One of my favourite parts of gigging is journeying with people I like. Last night I drove me and Andrew O'Neill all the way to Stafford. We parlayed about many a topic from the state of the world all the way to bladder control, stopping halfway through for Andrew's specialist subject of Norwegian Black Metal bands trying to out evil each other. This is a subject I knew nothing of before but now feel very knowledgeable about. I am particularly glad that 'out-eviling' someone is not a day to day target for dictators or the world would be a truly terrible place. Out-Eviling is such an odd idea outside of the metal world. I understand out-running. If someone challenged me to a race, I would want to out run them. I wouldn't be able to, and I'd be out of breath in two steps but the concept would not evade me. However if someone gutted the eyes out of a puppy and challenged me to do better, I don't feel I cold reciprocate. Unless it was Paris Hilton's dog, then I'd kick its face off.

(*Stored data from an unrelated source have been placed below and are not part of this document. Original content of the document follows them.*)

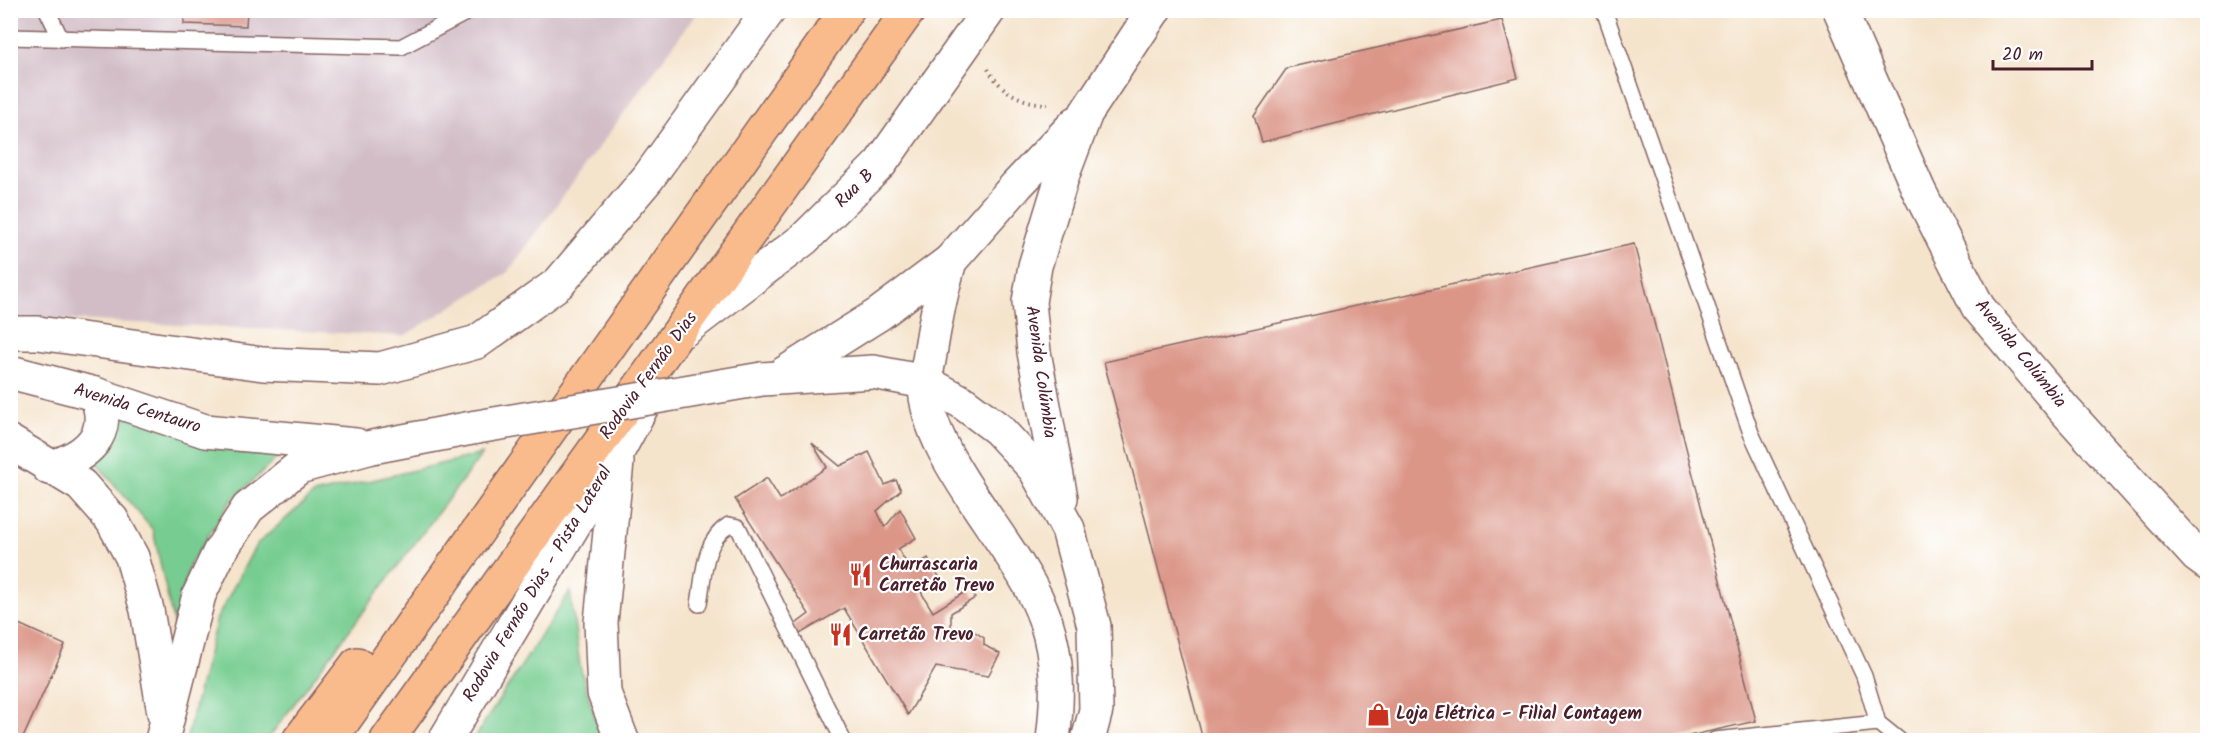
<svg xmlns="http://www.w3.org/2000/svg" width="2218" height="751" font-family="Kalam,sans-serif">
  <style>
    .industrial { fill: #d2bdc6 }
    .green { fill: #77cd91; stroke: #60765e; stroke-width: 1.5 }
    .building { fill: #db9688 }
    .lines { fill: none; stroke-linecap: round; stroke-linejoin: round }
    .service-casing { stroke: #866463; stroke-width: 18 }
    .tertiary-casing { stroke: #866463; stroke-width: 36 }
    .motorway-casing { stroke: #866463; stroke-width: 36 }
    .path { stroke: #866463; stroke-width: 4; stroke-dasharray: 1.5 4.5; stroke-linecap: butt }
    .service { stroke: #fff; stroke-width: 15 }
    .tertiary { stroke: #fff; stroke-width: 33 }
    .motorway { stroke: #fabb8c; stroke-width: 33 }
    .tertiary-bridge-casing { stroke: #866463; stroke-width: 36; stroke-linecap: butt }
    .tertiary-bridge { stroke: #fff; stroke-width: 33 }
    .labels { text-anchor: middle; dominant-baseline: central; stroke-width: 4.5; stroke-linejoin: round; paint-order: stroke }
    .street-label { font-size: 18px; fill: #4a1f2b; stroke: #fff }
    .poi-label { font-size: 18px; font-weight: bold; fill: #4a1f2b; stroke: #fff; text-anchor: start }
  </style>
  <rect width="100%" height="100%" fill="#fff"/>
  <filter id="ink" filterUnits="userSpaceOnUse"><feTurbulence type="fractalNoise" baseFrequency=".0167" numOctaves="2"/><feDisplacementMap in="SourceGraphic" scale="12" xChannelSelector="R" yChannelSelector="G"/><feConvolveMatrix kernelMatrix="1 2 1 2 8 2 1 2 1" color-interpolation-filters="sRGB"/></filter>
  <filter id="wash" filterUnits="userSpaceOnUse"><feTurbulence type="fractalNoise" baseFrequency=".008" numOctaves="4" result="noise"/><feDisplacementMap in="SourceGraphic" scale="24" xChannelSelector="R" yChannelSelector="G"/><feGaussianBlur stdDeviation="1.35" result="paint"/><feColorMatrix in="noise" values="0 0 0 0 0 0 0 0 0 0 0 0 0 0 0 0 0 1.4 0 .05"/><feComposite in="paint" operator="in"/></filter>
  <g filter="url(#wash)">
    <rect width="100%" height="100%" fill="#f5e4cc"/>
    <path class="industrial" d="M 11,11 L 698,11 L 508,272 L 404,336 L 11,317 Z"/>
    <g class="green">
      <path d="M 121,405 L 287,449 L 230,502 L 189,566 L 174,626 L 153,530 L 92,458 Z"/>
      <path d="M 482,454 L 267,740 L 186,740 L 217,618 L 256,545 L 314,494 Z"/>
      <path d="M 570,591 L 580,666 L 601,740 L 473,740 Z"/>
    </g>
    <g id="blocks">
      <g class="building">
        <path d="M 184,10 L 247,10 L 246,26 L 184,24 Z"/>
        <path d="M 1502,20 L 1518,78 L 1262,142 L 1254,116 L 1287,68 Z"/>
        <path d="M 1634,244 L 1756,721 L 1671,740 L 1203,740 L 1104,362 Z"/>
        <path d="M 812,443 L 840,466 L 869,452 L 885,485 L 896,480 L 901,490 L 877,511 L 885,527 L 900,509 L 916,538 L 898,549 L 910,569 L 928,558 L 941,580 L 921,592 L 933,612 L 970,589 L 975,598 L 951,613 L 951,629 L 969,628 L 984,638 L 984,645 L 1000,654 L 988,676 L 936,667 L 908,715 L 844,608 L 798,635 L 793,626 L 809,614 L 735,499 L 767,478 L 780,499 L 827,467 Z"/>
        <path d="M 10,620 L 65,645 L 22,740 L 10,740 Z"/>
      </g>
    </g>
  </g>
  <g filter="url(#ink)">
    <use href="#blocks" fill-opacity="0" stroke="#866463" stroke-width="1.5"/>
    <g class="lines">
      <defs>
        <g id="service">
          <path d="M 47,10 L 61,39"/>
          <path d="M 1604,10 L 1751,433 L 1864,676 L 1878,723 L 1899,740"/>
          <path d="M 10,37 L 401,47 L 471,10"/>
          <path d="M 699,604 C 704,576 703,541 729,525 L 738,527 L 843,740"/>
          <path d="M 1715,740 L 1878,723"/>
        </g>
        <g id="tertiary">
          <path d="M 1840,10 L 1919,191 L 1978,307 L 2063,408 L 2197,556 L 2208,564"/>
          <path d="M 950,261 C 941,292 935,322 930,354 C 929,363 926,372 925,381 C 923,458 1020,545 1045,619 C 1059,660 1058,699 1053,740"/>
          <path d="M 684,330 L 804,239 L 880,164 L 989,10"/>
          <path d="M 10,333 L 38,333 L 263,364 L 380,369 L 477,342 L 559,283 L 648,178 L 769,10"/>
          <path d="M 10,372 L 95,394 L 205,431 L 356,445"/>
          <path d="M 785,373 L 879,314 L 950,261 L 1017,185 L 1076,123"/>
          <path d="M 762,379 L 873,372 L 925,382 L 962,402 L 998,429 L 1035,469 L 1068,529 L 1094,626 L 1096,710 L 1088,740"/>
          <path d="M 10,442 L 81,485 L 112,520 L 132,557 L 147,610 L 164,713"/>
          <path d="M 617,462 L 601,622 L 604,693 L 622,740"/>
          <path d="M 49,468 C 85,457 115,435 95,394"/>
          <path d="M 1061,498 L 1034,352 L 1029,302 L 1035,266 L 1063,174 L 1086,113 L 1154,10"/>
          <path d="M 162,740 L 199,595 L 219,553 L 248,508 L 299,467 L 372,447 L 477,427"/>
          <path d="M 445,740 L 618,451 L 652,388"/>
        </g>
        <g id="motorway">
          <path d="M 299,740 L 357,664"/>
          <path d="M 330,740 L 847,10"/>
          <path d="M 387,740 L 909,10"/>
        </g>
      </defs>
      <use href="#service" class="service-casing"/>
      <use href="#tertiary" class="tertiary-casing"/>
      <use href="#motorway" class="motorway-casing"/>
      <path class="path" d="M 988,69 C 1001,92 1022,103 1048,104"/>
      <use href="#service" class="service"/>
      <use href="#tertiary" class="tertiary"/>
      <use href="#motorway" class="motorway"/>
      <defs>
        <path id="tertiary-bridge" d="M 477,427 L 762,379"/>
      </defs>
      <use href="#tertiary-bridge" class="tertiary-bridge-casing"/>
      <use href="#tertiary-bridge" class="tertiary-bridge"/>
    </g>
  </g>
  <defs>
    <symbol id="restaurant-bare" viewBox="-9 -9 18 18"><path d="M-5-6h1v4h1v-4h1v4h1v-4h1v5L-1.5 .5V6h-2V.5L-5-1ZM5-6V6H3V1.5H1.5Q1.5-4 5-6Z" fill="#c8321e" stroke="#fff" stroke-width="2.5" paint-order="stroke"/></symbol>
    <symbol id="shop-bare" viewBox="-9 -9 18 18"><path d="M-5-2.5h2.3a2.7 3.5 0 0 1 5.4 0H5L5.5 6h-11ZM-1.5-2.5h3a1.5 2.3 0 0 0-3 0Z" fill="#c8321e" stroke="#fff" stroke-width="2.5" paint-order="stroke"/></symbol>
  </defs>
  <g fill-rule="evenodd">
    <use href="#restaurant-bare" x="844" y="558" width="33" height="33"/>
    <use href="#restaurant-bare" x="824" y="618" width="33" height="33"/>
    <use href="#shop-bare" x="1362" y="698" width="33" height="33"/>
  </g>
  <g class="labels">
    <g class="street-label">
      <text transform="translate(855 189) rotate(-45)">Rua B</text>
      <text transform="translate(2020 354) rotate(51)">Avenida Colúmbia</text>
      <text transform="translate(1040 372) rotate(82)">Avenida Colúmbia</text>
      <text transform="translate(649 376) rotate(-54)">Rodovia Fernão Dias</text>
      <text transform="translate(137 409) rotate(17)">Avenida Centauro</text>
      <text transform="translate(538 584) rotate(-59)">Rodovia Fernão Dias - Pista Lateral</text>
    </g>
    <g class="poi-label">
      <text x="879" y="565">Churrascaria<tspan x="879" dy="21">Carretão Trevo</tspan></text>
      <text x="858" y="635">Carretão Trevo</text>
      <text x="1396" y="714">Loja Elétrica - Filial Contagem</text>
    </g>
  </g>
  <rect width="2218" height="751" fill="none" stroke="#fff" stroke-width="36"/>
  <path d="M1993 60v9h99v-9" fill="none" stroke="#4a1f2b" stroke-width="3"/>
  <text x="2002" y="60" font-size="18" fill="#4a1f2b" stroke="#ffffff" stroke-width="4.5" paint-order="stroke">20 m</text>
</svg>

It was a top journey though and a gem moment was Andrew finding an old Sean Lock cd in a service station on the way. Sometimes I forget due to his constant relegation to panel appearances that Sean Lock is such a truly brilliant stand-up. There is a joke on the CD about moments that aren't funny or dull and it made me accidentally snort some water up my noise. Which is quite dangerous when on the M6. If I had killed us both in that moment I would hope that Sean would feel both a tad guilty and a little bit proud.
The gig was a lot of fun. There are two campuses at Stafford Uni that do comedy and one of them is a gig where it looks like someone has stuck a stage in a Starbucks without telling anyone. This was the other gig thankfully. They were a great up for it crowd and despite feeling mega rusty, I managed to bang out a 35 min set including new stuff and dealing with two heckles all of which made it fun. There were one or two lulls here and there which mostly made me feel extremely old. One happened during a bit of current topicalish stuff I'm doing, which halfway through I realised students don't have any knowledge of the outside world. When I was a student the biggest news was what bars were doing drinks promos and who got kicked out of the venue. This is why if you ever read a University newspaper you will find it dull and unexplainably smug.
The other lull happened during occasional cultural references that I made, which were 10 years too early for anyone in the crowd who was born in 1990 (ie. all of them). 1990?!? I know. Its wrong isn't it? Someone in the crowd whistled and I mentioned 'One Man and His Dog' which they had no idea about! How could such a pivotal show about shepherding be avoided? It was technically the beginning of reality TV. Without someone whistling and yelping while a dog ran around a bit for what was possibly the dullest half an hour on television, Big Brother would probably never exist. Well it would have done, but it wouldn't have shepherds on it. Which it doesn't now. Perhaps thats what's wrong with it?
The MC last night was not so much an MC but a bar manager who told a few racist jokes before we went on. I expected them all to receive boos, but oddly the crowd went for them. Then afterwards a black guy in the front came up to me and told me his favourite racist jokes and that his nickname at uni was 'Nignog', which he found funny. Is that what has happened with racism? The world has gone so far round the circle of anti-racism that it has become racist again? I tried to explain to him that Martin Luther King would be turning in his grave hearing that, but he didn't know who Martin Luther King was. I hope for his sake he ends up in North London with those friends who gave him the nick name and watch as they are quickly decimated.
So a good show, but I have somehow left with the first impressions of some this year's batch of students as racist, ignorant shepherd ignoring people. I feel its my duty to change this. I have university gigs Sunday through to Tuesday and will endevour to spread the words of Dr. King, Jon Snow and Pilger and the whistlings of Phil Drabble.